▸ **Exercise aim**:
Copy out every line of the records below word for word, keeping each line in its order.

▸ **Data records**:

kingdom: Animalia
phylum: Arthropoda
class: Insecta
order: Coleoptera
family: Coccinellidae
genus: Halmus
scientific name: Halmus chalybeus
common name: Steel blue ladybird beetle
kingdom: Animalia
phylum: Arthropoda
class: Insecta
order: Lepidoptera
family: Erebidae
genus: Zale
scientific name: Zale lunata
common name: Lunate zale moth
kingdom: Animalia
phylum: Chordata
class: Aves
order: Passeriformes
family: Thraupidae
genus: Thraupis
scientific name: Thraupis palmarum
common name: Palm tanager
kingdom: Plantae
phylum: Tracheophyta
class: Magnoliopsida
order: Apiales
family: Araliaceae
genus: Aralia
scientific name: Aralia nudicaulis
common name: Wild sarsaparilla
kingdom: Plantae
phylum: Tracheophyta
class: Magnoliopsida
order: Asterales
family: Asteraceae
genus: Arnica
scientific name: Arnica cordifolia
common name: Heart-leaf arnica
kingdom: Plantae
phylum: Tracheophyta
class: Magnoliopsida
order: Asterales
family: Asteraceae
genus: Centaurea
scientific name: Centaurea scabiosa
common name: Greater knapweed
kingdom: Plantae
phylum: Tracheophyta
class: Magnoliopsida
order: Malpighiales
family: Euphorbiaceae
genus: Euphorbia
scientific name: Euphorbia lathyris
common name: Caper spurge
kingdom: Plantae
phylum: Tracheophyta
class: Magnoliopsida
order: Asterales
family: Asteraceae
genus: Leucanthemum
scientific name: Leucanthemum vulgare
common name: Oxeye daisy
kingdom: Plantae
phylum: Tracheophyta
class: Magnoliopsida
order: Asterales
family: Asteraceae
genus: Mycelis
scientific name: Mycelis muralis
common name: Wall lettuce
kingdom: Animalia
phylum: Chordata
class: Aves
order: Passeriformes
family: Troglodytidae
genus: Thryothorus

▸ **Result for this exercise**:
kingdom: Animalia
phylum: Arthropoda
class: Insecta
order: Coleoptera
family: Coccinellidae
genus: Halmus
scientific name: Halmus chalybeus
common name: Steel blue ladybird beetle
kingdom: Animalia
phylum: Arthropoda
class: Insecta
order: Lepidoptera
family: Erebidae
genus: Zale
scientific name: Zale lunata
common name: Lunate zale moth
kingdom: Animalia
phylum: Chordata
class: Aves
order: Passeriformes
family: Thraupidae
genus: Thraupis
scientific name: Thraupis palmarum
common name: Palm tanager
kingdom: Plantae
phylum: Tracheophyta
class: Magnoliopsida
order: Apiales
family: Araliaceae
genus: Aralia
scientific name: Aralia nudicaulis
common name: Wild sarsaparilla
kingdom: Plantae
phylum: Tracheophyta
class: Magnoliopsida
order: Asterales
family: Asteraceae
genus: Arnica
scientific name: Arnica cordifolia
common name: Heart-leaf arnica
kingdom: Plantae
phylum: Tracheophyta
class: Magnoliopsida
order: Asterales
family: Asteraceae
genus: Centaurea
scientific name: Centaurea scabiosa
common name: Greater knapweed
kingdom: Plantae
phylum: Tracheophyta
class: Magnoliopsida
order: Malpighiales
family: Euphorbiaceae
genus: Euphorbia
scientific name: Euphorbia lathyris
common name: Caper spurge
kingdom: Plantae
phylum: Tracheophyta
class: Magnoliopsida
order: Asterales
family: Asteraceae
genus: Leucanthemum
scientific name: Leucanthemum vulgare
common name: Oxeye daisy
kingdom: Plantae
phylum: Tracheophyta
class: Magnoliopsida
order: Asterales
family: Asteraceae
genus: Mycelis
scientific name: Mycelis muralis
common name: Wall lettuce
kingdom: Animalia
phylum: Chordata
class: Aves
order: Passeriformes
family: Troglodytidae
genus: Thryothorus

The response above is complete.